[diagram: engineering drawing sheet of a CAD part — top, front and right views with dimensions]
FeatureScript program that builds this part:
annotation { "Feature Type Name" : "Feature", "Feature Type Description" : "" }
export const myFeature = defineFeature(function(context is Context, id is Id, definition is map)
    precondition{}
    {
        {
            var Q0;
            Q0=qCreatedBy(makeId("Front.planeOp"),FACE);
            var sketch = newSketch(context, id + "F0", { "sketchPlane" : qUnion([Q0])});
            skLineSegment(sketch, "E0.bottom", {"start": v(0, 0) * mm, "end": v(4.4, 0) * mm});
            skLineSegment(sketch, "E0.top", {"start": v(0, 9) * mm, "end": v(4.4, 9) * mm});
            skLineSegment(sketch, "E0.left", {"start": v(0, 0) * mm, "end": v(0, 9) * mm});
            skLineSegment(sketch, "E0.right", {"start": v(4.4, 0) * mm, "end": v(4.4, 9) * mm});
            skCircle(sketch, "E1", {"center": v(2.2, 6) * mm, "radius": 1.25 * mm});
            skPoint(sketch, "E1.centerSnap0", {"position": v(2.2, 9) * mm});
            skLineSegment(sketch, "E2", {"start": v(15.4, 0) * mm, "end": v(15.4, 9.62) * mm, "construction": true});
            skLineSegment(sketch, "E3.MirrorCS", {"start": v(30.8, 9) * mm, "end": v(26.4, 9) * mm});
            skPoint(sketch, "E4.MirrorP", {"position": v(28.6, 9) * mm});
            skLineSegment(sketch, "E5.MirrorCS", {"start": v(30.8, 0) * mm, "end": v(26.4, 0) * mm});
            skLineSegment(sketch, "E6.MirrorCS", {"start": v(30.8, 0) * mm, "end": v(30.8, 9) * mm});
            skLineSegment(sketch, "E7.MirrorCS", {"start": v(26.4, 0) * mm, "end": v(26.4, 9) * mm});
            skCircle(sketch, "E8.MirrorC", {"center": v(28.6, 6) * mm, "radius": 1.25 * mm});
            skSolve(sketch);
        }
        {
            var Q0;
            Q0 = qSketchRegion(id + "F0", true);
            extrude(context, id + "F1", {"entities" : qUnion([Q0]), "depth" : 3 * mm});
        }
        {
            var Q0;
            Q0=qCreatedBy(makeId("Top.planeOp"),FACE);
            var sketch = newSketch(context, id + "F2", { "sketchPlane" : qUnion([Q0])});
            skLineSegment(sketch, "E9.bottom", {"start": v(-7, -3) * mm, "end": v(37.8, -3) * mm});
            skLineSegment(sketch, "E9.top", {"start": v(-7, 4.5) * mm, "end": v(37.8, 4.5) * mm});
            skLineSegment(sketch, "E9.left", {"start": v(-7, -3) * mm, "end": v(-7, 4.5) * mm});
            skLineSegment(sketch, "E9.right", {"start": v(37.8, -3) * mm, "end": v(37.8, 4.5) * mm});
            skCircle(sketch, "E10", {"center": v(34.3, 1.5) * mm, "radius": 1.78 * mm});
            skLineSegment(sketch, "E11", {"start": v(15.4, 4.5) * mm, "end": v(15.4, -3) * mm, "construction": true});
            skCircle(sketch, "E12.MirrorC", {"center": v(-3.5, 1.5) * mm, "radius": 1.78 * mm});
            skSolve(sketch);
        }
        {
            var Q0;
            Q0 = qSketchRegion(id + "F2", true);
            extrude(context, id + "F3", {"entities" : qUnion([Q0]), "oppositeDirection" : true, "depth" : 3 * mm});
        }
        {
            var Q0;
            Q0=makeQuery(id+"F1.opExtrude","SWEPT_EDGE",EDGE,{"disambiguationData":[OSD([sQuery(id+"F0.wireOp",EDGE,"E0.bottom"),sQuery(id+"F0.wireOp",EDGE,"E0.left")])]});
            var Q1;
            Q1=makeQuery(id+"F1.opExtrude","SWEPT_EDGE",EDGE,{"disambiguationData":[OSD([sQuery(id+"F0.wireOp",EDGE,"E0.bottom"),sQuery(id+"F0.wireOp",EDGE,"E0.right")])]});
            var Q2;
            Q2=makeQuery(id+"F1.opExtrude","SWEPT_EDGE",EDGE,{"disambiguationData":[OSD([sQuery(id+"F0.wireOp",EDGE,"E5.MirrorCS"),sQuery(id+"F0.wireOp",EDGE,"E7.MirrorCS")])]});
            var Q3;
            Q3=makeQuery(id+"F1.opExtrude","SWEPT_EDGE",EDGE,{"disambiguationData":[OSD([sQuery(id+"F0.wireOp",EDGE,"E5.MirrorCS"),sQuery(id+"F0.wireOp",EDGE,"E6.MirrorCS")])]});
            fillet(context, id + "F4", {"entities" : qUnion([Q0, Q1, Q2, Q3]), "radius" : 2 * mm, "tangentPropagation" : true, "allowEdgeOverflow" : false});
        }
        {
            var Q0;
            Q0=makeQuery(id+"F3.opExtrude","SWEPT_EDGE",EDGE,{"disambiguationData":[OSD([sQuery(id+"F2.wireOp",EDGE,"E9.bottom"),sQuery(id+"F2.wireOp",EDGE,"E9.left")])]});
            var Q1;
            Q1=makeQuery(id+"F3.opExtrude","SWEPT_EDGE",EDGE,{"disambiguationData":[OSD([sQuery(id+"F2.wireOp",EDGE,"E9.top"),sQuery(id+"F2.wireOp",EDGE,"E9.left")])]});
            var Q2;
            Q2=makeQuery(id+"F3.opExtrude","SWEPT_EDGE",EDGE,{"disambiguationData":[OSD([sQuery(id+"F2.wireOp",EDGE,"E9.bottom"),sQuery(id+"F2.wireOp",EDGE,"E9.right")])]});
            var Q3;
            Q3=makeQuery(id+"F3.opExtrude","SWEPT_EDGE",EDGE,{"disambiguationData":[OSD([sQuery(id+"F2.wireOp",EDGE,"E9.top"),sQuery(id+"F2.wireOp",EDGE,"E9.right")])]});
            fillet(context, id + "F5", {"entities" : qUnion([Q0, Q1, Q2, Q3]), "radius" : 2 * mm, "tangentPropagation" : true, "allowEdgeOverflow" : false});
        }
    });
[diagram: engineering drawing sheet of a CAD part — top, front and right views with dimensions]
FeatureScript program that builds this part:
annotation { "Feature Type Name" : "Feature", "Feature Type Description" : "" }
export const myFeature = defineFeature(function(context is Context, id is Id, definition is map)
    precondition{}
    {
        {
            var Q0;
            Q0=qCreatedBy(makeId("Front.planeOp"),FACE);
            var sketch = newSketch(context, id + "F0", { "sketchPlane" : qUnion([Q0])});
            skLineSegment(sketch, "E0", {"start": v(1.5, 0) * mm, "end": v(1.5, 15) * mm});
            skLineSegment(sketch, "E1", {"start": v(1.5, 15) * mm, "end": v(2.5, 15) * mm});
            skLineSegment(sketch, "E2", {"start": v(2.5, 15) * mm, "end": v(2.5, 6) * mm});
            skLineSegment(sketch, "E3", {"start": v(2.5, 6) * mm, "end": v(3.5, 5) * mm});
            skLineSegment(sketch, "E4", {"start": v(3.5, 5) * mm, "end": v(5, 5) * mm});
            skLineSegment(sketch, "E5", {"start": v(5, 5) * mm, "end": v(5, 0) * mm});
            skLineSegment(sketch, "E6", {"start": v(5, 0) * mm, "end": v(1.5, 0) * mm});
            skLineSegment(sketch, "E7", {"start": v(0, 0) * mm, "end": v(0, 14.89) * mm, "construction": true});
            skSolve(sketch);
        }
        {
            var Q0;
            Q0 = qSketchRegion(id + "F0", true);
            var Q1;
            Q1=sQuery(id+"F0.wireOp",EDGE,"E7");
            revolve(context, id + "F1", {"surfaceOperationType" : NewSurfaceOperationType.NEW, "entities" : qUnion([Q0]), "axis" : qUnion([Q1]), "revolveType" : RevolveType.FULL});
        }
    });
━━━━━━━━
◆ **The request**
Rename "skLineSegment" to "skSegment" everywhere in the listing above, and reproduce every other line without alteration.

◆ **Written solution**
[diagram: engineering drawing sheet of a CAD part — top, front and right views with dimensions]
FeatureScript program that builds this part:
annotation { "Feature Type Name" : "Feature", "Feature Type Description" : "" }
export const myFeature = defineFeature(function(context is Context, id is Id, definition is map)
    precondition{}
    {
        {
            var Q0;
            Q0=qCreatedBy(makeId("Front.planeOp"),FACE);
            var sketch = newSketch(context, id + "F0", { "sketchPlane" : qUnion([Q0])});
            skSegment(sketch, "E0.bottom", {"start": v(0, 0) * mm, "end": v(4.4, 0) * mm});
            skSegment(sketch, "E0.top", {"start": v(0, 9) * mm, "end": v(4.4, 9) * mm});
            skSegment(sketch, "E0.left", {"start": v(0, 0) * mm, "end": v(0, 9) * mm});
            skSegment(sketch, "E0.right", {"start": v(4.4, 0) * mm, "end": v(4.4, 9) * mm});
            skCircle(sketch, "E1", {"center": v(2.2, 6) * mm, "radius": 1.25 * mm});
            skPoint(sketch, "E1.centerSnap0", {"position": v(2.2, 9) * mm});
            skSegment(sketch, "E2", {"start": v(15.4, 0) * mm, "end": v(15.4, 9.62) * mm, "construction": true});
            skSegment(sketch, "E3.MirrorCS", {"start": v(30.8, 9) * mm, "end": v(26.4, 9) * mm});
            skPoint(sketch, "E4.MirrorP", {"position": v(28.6, 9) * mm});
            skSegment(sketch, "E5.MirrorCS", {"start": v(30.8, 0) * mm, "end": v(26.4, 0) * mm});
            skSegment(sketch, "E6.MirrorCS", {"start": v(30.8, 0) * mm, "end": v(30.8, 9) * mm});
            skSegment(sketch, "E7.MirrorCS", {"start": v(26.4, 0) * mm, "end": v(26.4, 9) * mm});
            skCircle(sketch, "E8.MirrorC", {"center": v(28.6, 6) * mm, "radius": 1.25 * mm});
            skSolve(sketch);
        }
        {
            var Q0;
            Q0 = qSketchRegion(id + "F0", true);
            extrude(context, id + "F1", {"entities" : qUnion([Q0]), "depth" : 3 * mm});
        }
        {
            var Q0;
            Q0=qCreatedBy(makeId("Top.planeOp"),FACE);
            var sketch = newSketch(context, id + "F2", { "sketchPlane" : qUnion([Q0])});
            skSegment(sketch, "E9.bottom", {"start": v(-7, -3) * mm, "end": v(37.8, -3) * mm});
            skSegment(sketch, "E9.top", {"start": v(-7, 4.5) * mm, "end": v(37.8, 4.5) * mm});
            skSegment(sketch, "E9.left", {"start": v(-7, -3) * mm, "end": v(-7, 4.5) * mm});
            skSegment(sketch, "E9.right", {"start": v(37.8, -3) * mm, "end": v(37.8, 4.5) * mm});
            skCircle(sketch, "E10", {"center": v(34.3, 1.5) * mm, "radius": 1.78 * mm});
            skSegment(sketch, "E11", {"start": v(15.4, 4.5) * mm, "end": v(15.4, -3) * mm, "construction": true});
            skCircle(sketch, "E12.MirrorC", {"center": v(-3.5, 1.5) * mm, "radius": 1.78 * mm});
            skSolve(sketch);
        }
        {
            var Q0;
            Q0 = qSketchRegion(id + "F2", true);
            extrude(context, id + "F3", {"entities" : qUnion([Q0]), "oppositeDirection" : true, "depth" : 3 * mm});
        }
        {
            var Q0;
            Q0=makeQuery(id+"F1.opExtrude","SWEPT_EDGE",EDGE,{"disambiguationData":[OSD([sQuery(id+"F0.wireOp",EDGE,"E0.bottom"),sQuery(id+"F0.wireOp",EDGE,"E0.left")])]});
            var Q1;
            Q1=makeQuery(id+"F1.opExtrude","SWEPT_EDGE",EDGE,{"disambiguationData":[OSD([sQuery(id+"F0.wireOp",EDGE,"E0.bottom"),sQuery(id+"F0.wireOp",EDGE,"E0.right")])]});
            var Q2;
            Q2=makeQuery(id+"F1.opExtrude","SWEPT_EDGE",EDGE,{"disambiguationData":[OSD([sQuery(id+"F0.wireOp",EDGE,"E5.MirrorCS"),sQuery(id+"F0.wireOp",EDGE,"E7.MirrorCS")])]});
            var Q3;
            Q3=makeQuery(id+"F1.opExtrude","SWEPT_EDGE",EDGE,{"disambiguationData":[OSD([sQuery(id+"F0.wireOp",EDGE,"E5.MirrorCS"),sQuery(id+"F0.wireOp",EDGE,"E6.MirrorCS")])]});
            fillet(context, id + "F4", {"entities" : qUnion([Q0, Q1, Q2, Q3]), "radius" : 2 * mm, "tangentPropagation" : true, "allowEdgeOverflow" : false});
        }
        {
            var Q0;
            Q0=makeQuery(id+"F3.opExtrude","SWEPT_EDGE",EDGE,{"disambiguationData":[OSD([sQuery(id+"F2.wireOp",EDGE,"E9.bottom"),sQuery(id+"F2.wireOp",EDGE,"E9.left")])]});
            var Q1;
            Q1=makeQuery(id+"F3.opExtrude","SWEPT_EDGE",EDGE,{"disambiguationData":[OSD([sQuery(id+"F2.wireOp",EDGE,"E9.top"),sQuery(id+"F2.wireOp",EDGE,"E9.left")])]});
            var Q2;
            Q2=makeQuery(id+"F3.opExtrude","SWEPT_EDGE",EDGE,{"disambiguationData":[OSD([sQuery(id+"F2.wireOp",EDGE,"E9.bottom"),sQuery(id+"F2.wireOp",EDGE,"E9.right")])]});
            var Q3;
            Q3=makeQuery(id+"F3.opExtrude","SWEPT_EDGE",EDGE,{"disambiguationData":[OSD([sQuery(id+"F2.wireOp",EDGE,"E9.top"),sQuery(id+"F2.wireOp",EDGE,"E9.right")])]});
            fillet(context, id + "F5", {"entities" : qUnion([Q0, Q1, Q2, Q3]), "radius" : 2 * mm, "tangentPropagation" : true, "allowEdgeOverflow" : false});
        }
    });
[diagram: engineering drawing sheet of a CAD part — top, front and right views with dimensions]
FeatureScript program that builds this part:
annotation { "Feature Type Name" : "Feature", "Feature Type Description" : "" }
export const myFeature = defineFeature(function(context is Context, id is Id, definition is map)
    precondition{}
    {
        {
            var Q0;
            Q0=qCreatedBy(makeId("Front.planeOp"),FACE);
            var sketch = newSketch(context, id + "F0", { "sketchPlane" : qUnion([Q0])});
            skSegment(sketch, "E0", {"start": v(1.5, 0) * mm, "end": v(1.5, 15) * mm});
            skSegment(sketch, "E1", {"start": v(1.5, 15) * mm, "end": v(2.5, 15) * mm});
            skSegment(sketch, "E2", {"start": v(2.5, 15) * mm, "end": v(2.5, 6) * mm});
            skSegment(sketch, "E3", {"start": v(2.5, 6) * mm, "end": v(3.5, 5) * mm});
            skSegment(sketch, "E4", {"start": v(3.5, 5) * mm, "end": v(5, 5) * mm});
            skSegment(sketch, "E5", {"start": v(5, 5) * mm, "end": v(5, 0) * mm});
            skSegment(sketch, "E6", {"start": v(5, 0) * mm, "end": v(1.5, 0) * mm});
            skSegment(sketch, "E7", {"start": v(0, 0) * mm, "end": v(0, 14.89) * mm, "construction": true});
            skSolve(sketch);
        }
        {
            var Q0;
            Q0 = qSketchRegion(id + "F0", true);
            var Q1;
            Q1=sQuery(id+"F0.wireOp",EDGE,"E7");
            revolve(context, id + "F1", {"surfaceOperationType" : NewSurfaceOperationType.NEW, "entities" : qUnion([Q0]), "axis" : qUnion([Q1]), "revolveType" : RevolveType.FULL});
        }
    });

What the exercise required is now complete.